— start Given passage —

So that’s kind of a Jumanji to me.

**Craig:** Oh god. So here’s what happens a lot. It does seem like when people are trying to present writers with their general hope what they’re saying is what if you took this thing that no one should make a movie about and instead made a good movie. Like you know how they made ET and ET was a good movie and it was based on the thing that no one had ever heard of? Let’s do that but let’s base it on something that everyone has heard of that no one has any emotional investment in whatsoever. In fact, it’s generally viewed as disposable junk, detritus of childhood. Something that gets left behind or rolls into the back of your closet because it doesn’t matter. Because it’s stupid. [laughs] Let’s do that. But let’s make it as a classic Amblin movie.

And I just think you know what makes classic Amblin movies classic? Not making them about the Magic 8 Ball. Just going to go out on a crazy limb there.

**John:** So let’s talk for a moment about why the idea of a Magic 8 Ball Movie or any of these things that are based around IP, why we get approached with them. Because they have some brand awareness. The belief is like, OK, it doesn’t really have to be about the Magic 8 Ball, just we need to have that as the clutter-buster, the thing that we can put on a poster that people will recognize, but then actually we’re going to make a completely different movie that’s really a good Amblin movie. And there’s just inherent tension between there. You’re not going to be able to make that good Amblin movie if you are also stuck with this thing that does not want to be a movie.

**Craig:** Yeah. And we understand that there are two kinds of jobs that are out there. There are the kinds that we are selling to them and then there are kinds that they are selling to us. And it’s almost an entirely different business. There are certain restaurants you go to where you don’t know what’s on the menu at all. You get there but you’ve heard it’s good. And so you get there in receiving mode. I will look at this menus. Oh, look at all these interesting things. I think I’ll try this, and this, and this.

And then sometimes you’re like what do you guys want. Sushi. OK, let’s go get sushi. We are going to get it. They are receiving us. They will now give to us the thing that we want. And it should be like what we want. And that happens. And sometimes they’re sitting around and someone is like let’s make money off the Magic 8 Ball. We own it for some dumb reason and let’s do it.

And, you know, every now and then, look, you can do it well. Everything can be done well. The latest Jumanji version was done well.

— end Given passage —

Stated task:
Please answer from the conversation about the Magic 8 Ball movie: according to John, why do writers get approached with ideas based around IP? The lines that come next have nothing to do with the conversation about the Magic 8 Ball movie.

— start Provided data —

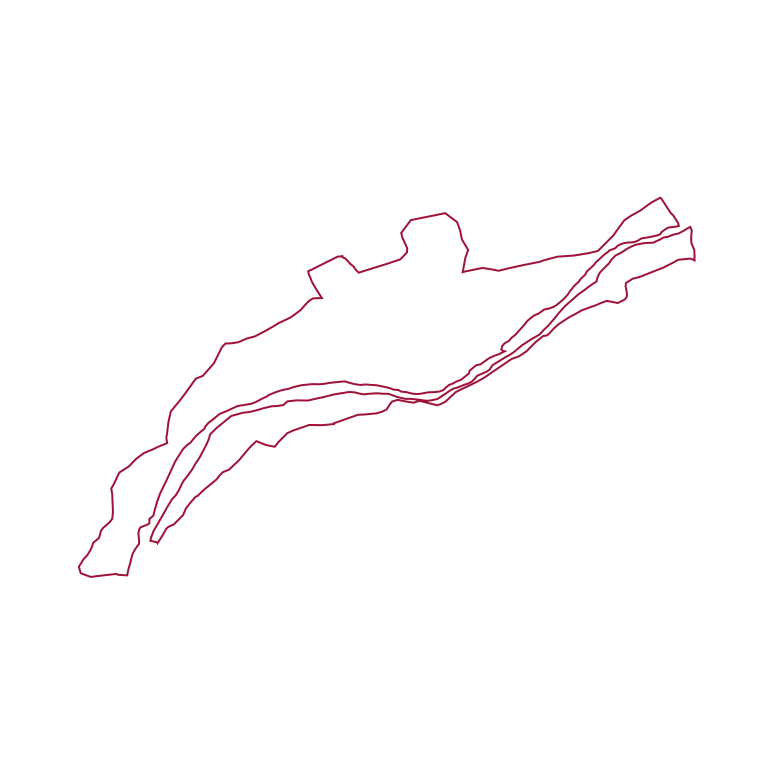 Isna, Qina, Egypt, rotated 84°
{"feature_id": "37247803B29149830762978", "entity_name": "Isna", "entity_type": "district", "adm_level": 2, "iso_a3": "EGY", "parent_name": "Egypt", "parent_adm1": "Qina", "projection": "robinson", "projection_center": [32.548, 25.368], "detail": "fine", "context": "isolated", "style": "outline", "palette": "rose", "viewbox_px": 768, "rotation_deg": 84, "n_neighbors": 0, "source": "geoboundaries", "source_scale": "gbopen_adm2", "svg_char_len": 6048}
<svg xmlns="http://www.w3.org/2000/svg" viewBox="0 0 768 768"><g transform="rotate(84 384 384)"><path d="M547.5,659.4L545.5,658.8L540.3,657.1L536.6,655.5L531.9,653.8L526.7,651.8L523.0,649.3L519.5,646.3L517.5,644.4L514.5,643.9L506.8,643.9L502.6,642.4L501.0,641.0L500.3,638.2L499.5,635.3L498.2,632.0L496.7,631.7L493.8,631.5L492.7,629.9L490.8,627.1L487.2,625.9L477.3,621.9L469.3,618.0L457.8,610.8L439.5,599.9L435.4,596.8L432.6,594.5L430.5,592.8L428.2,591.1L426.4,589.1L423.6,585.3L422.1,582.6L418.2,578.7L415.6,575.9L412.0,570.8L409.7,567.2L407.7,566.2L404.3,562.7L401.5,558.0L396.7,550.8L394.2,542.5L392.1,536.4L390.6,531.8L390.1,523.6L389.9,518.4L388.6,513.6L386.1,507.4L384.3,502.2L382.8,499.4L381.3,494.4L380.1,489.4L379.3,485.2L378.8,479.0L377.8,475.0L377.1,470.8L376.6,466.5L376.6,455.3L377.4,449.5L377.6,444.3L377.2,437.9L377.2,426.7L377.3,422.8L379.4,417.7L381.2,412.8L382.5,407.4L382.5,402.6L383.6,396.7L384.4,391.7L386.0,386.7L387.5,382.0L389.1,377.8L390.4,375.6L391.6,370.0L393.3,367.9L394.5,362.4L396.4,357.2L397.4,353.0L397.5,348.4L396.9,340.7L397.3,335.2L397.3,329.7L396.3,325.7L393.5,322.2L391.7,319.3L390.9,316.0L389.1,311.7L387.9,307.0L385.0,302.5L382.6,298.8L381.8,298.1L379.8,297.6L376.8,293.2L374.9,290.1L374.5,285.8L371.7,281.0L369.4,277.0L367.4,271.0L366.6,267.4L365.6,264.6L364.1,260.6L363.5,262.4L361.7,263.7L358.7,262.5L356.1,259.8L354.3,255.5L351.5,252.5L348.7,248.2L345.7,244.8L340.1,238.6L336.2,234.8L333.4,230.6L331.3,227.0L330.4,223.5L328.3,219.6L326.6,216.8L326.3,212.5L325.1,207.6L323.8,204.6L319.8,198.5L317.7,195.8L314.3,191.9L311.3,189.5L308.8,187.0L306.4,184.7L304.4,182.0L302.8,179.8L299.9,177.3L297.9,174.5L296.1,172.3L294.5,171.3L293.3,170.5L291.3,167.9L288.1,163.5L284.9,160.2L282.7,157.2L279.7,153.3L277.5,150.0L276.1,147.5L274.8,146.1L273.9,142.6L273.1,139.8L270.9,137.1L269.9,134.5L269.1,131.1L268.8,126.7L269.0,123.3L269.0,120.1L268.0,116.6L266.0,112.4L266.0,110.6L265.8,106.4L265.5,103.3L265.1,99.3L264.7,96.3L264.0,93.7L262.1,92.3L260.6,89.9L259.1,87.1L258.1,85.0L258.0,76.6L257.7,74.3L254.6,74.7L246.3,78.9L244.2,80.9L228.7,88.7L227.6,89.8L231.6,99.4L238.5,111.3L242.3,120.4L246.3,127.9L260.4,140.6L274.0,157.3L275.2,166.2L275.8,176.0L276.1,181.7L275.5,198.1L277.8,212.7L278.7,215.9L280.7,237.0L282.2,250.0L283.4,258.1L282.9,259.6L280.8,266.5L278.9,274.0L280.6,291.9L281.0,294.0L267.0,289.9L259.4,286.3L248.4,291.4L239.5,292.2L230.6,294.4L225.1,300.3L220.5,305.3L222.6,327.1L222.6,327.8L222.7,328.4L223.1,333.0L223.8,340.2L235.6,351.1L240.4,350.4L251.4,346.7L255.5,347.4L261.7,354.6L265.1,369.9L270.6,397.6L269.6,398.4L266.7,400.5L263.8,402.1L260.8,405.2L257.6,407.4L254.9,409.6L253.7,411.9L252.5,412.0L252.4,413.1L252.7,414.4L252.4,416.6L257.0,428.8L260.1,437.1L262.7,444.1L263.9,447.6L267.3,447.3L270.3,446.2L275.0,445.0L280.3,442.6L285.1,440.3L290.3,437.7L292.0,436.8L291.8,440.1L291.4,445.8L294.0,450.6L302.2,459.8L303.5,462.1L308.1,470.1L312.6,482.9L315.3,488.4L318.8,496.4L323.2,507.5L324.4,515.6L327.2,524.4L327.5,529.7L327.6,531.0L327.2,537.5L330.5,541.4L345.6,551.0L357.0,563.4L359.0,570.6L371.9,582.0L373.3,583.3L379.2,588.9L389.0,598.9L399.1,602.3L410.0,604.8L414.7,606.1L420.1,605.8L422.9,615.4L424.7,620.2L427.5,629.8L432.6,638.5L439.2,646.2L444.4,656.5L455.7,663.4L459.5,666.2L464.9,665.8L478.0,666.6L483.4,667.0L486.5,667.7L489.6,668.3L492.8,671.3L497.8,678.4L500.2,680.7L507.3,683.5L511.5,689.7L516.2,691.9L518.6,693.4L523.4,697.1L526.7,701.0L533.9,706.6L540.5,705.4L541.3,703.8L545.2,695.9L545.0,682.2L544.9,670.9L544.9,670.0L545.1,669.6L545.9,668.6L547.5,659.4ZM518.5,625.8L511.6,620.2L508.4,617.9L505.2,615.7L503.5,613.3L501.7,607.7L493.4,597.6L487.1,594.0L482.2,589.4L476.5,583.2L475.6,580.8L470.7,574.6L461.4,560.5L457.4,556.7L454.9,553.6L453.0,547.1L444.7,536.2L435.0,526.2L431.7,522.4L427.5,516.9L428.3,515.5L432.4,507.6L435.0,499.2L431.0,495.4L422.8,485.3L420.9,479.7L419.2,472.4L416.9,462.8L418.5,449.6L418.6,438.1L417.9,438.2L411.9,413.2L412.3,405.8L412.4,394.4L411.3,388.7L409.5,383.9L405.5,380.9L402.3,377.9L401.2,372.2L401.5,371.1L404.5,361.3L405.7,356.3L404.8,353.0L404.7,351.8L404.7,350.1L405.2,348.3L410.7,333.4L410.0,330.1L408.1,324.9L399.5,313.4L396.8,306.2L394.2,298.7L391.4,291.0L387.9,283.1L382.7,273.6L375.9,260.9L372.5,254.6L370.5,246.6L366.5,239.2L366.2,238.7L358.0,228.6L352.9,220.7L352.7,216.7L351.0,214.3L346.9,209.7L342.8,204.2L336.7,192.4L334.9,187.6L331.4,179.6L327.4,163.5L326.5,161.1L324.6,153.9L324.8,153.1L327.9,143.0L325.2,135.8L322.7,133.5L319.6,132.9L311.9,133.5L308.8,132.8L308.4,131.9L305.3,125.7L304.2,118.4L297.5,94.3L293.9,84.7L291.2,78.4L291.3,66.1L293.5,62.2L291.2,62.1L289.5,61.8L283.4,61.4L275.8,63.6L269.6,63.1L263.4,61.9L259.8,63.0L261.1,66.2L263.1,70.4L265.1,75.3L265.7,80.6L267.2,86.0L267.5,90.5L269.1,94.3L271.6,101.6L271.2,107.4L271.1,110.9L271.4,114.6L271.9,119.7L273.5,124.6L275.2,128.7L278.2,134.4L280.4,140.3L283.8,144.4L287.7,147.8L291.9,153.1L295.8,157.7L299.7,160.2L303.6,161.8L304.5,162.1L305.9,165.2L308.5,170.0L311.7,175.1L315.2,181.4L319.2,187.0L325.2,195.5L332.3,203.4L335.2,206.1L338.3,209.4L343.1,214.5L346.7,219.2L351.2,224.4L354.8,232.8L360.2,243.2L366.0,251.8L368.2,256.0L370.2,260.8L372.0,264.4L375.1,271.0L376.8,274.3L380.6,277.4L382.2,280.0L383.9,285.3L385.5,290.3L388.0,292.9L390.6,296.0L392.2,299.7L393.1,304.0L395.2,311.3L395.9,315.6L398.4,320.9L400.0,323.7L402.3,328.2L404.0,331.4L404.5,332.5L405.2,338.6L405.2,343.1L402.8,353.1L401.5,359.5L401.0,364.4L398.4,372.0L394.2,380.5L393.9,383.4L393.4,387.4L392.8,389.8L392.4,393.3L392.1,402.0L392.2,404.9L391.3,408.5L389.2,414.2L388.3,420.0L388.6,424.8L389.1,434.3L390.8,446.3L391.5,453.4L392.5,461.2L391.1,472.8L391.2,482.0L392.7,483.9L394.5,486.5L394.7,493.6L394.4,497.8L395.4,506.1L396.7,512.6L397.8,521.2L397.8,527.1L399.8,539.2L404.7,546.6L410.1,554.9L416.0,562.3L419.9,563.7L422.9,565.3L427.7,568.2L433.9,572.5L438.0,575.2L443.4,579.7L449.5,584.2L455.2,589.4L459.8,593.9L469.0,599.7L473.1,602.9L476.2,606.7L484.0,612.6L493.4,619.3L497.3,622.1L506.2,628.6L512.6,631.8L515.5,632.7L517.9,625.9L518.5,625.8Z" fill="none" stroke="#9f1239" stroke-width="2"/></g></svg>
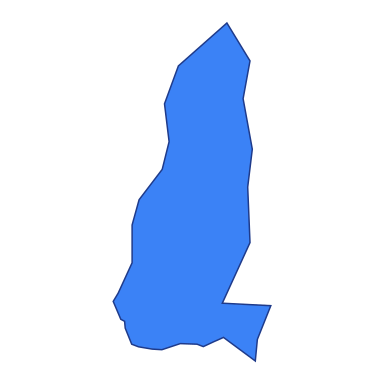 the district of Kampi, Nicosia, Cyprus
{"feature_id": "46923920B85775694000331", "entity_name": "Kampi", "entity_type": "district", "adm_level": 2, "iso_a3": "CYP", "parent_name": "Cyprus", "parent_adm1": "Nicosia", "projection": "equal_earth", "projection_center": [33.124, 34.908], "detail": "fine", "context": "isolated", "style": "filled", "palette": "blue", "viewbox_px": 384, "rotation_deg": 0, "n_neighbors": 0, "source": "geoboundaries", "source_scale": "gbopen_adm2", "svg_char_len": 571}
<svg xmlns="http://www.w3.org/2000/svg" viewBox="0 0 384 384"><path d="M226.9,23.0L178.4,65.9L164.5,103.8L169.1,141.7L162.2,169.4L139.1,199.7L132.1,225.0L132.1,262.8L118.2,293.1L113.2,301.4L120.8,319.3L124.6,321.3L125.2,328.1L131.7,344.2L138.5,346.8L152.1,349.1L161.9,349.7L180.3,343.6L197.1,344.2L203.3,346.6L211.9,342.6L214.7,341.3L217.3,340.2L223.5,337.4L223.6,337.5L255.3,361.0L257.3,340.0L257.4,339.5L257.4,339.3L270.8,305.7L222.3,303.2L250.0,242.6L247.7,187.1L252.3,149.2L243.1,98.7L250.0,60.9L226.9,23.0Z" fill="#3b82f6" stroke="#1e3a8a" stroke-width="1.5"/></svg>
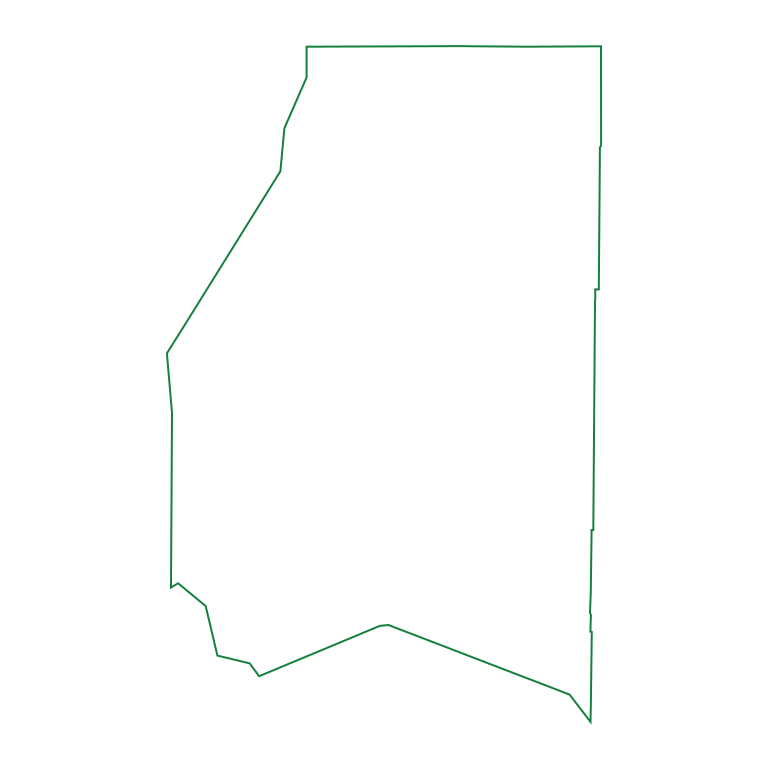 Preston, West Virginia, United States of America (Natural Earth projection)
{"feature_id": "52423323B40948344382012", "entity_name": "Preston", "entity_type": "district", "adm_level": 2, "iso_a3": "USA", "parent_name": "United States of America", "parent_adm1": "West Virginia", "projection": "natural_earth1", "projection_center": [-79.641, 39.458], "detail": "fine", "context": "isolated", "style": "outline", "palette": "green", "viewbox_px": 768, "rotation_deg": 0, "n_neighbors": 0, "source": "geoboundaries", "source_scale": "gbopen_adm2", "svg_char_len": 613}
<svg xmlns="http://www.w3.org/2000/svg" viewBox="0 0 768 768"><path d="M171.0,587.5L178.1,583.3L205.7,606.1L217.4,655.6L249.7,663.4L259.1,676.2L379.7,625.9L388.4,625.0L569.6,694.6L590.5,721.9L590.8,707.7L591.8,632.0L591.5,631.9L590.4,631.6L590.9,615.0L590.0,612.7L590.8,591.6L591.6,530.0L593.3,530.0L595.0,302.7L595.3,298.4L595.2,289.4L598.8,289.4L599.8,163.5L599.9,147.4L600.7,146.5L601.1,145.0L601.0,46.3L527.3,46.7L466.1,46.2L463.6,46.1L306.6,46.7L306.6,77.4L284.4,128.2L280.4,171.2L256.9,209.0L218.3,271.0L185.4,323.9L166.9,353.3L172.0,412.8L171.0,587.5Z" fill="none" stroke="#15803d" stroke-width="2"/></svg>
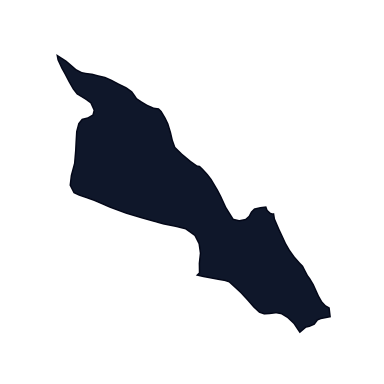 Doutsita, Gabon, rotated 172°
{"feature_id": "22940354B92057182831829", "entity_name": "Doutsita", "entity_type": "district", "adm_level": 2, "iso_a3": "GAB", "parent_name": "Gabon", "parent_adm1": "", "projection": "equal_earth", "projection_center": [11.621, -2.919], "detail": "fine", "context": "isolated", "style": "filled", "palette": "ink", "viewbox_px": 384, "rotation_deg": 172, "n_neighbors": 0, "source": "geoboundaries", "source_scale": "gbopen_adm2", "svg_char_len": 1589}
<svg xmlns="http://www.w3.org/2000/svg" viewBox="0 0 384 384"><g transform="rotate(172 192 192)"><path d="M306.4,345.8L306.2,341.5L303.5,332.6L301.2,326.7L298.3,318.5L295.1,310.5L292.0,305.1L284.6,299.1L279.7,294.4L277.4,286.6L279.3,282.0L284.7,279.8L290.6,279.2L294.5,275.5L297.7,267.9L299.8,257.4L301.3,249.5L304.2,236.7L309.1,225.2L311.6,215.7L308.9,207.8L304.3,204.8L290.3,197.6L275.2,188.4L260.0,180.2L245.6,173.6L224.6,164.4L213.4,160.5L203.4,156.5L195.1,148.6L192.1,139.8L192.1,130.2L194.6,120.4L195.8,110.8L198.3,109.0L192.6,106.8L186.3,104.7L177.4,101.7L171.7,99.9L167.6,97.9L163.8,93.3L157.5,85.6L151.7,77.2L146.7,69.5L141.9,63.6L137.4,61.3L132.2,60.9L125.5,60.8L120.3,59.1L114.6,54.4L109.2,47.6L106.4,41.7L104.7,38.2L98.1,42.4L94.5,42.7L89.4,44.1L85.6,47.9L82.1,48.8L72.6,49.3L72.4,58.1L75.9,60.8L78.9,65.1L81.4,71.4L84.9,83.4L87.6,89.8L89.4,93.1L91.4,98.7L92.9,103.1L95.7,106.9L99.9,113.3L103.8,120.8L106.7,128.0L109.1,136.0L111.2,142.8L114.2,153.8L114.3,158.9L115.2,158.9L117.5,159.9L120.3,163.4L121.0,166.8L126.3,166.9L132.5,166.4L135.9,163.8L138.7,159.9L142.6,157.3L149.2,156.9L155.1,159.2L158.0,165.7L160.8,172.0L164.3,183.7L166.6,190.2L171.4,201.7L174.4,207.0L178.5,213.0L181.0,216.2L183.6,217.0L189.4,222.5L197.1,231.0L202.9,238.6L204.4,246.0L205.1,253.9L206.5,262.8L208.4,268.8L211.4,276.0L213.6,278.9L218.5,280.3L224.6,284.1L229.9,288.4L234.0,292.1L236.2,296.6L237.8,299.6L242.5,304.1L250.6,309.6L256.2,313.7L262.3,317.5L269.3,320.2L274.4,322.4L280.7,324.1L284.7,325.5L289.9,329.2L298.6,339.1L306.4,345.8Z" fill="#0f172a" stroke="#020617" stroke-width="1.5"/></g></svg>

— end Provided data —

Written solution:
Because they have some brand awareness.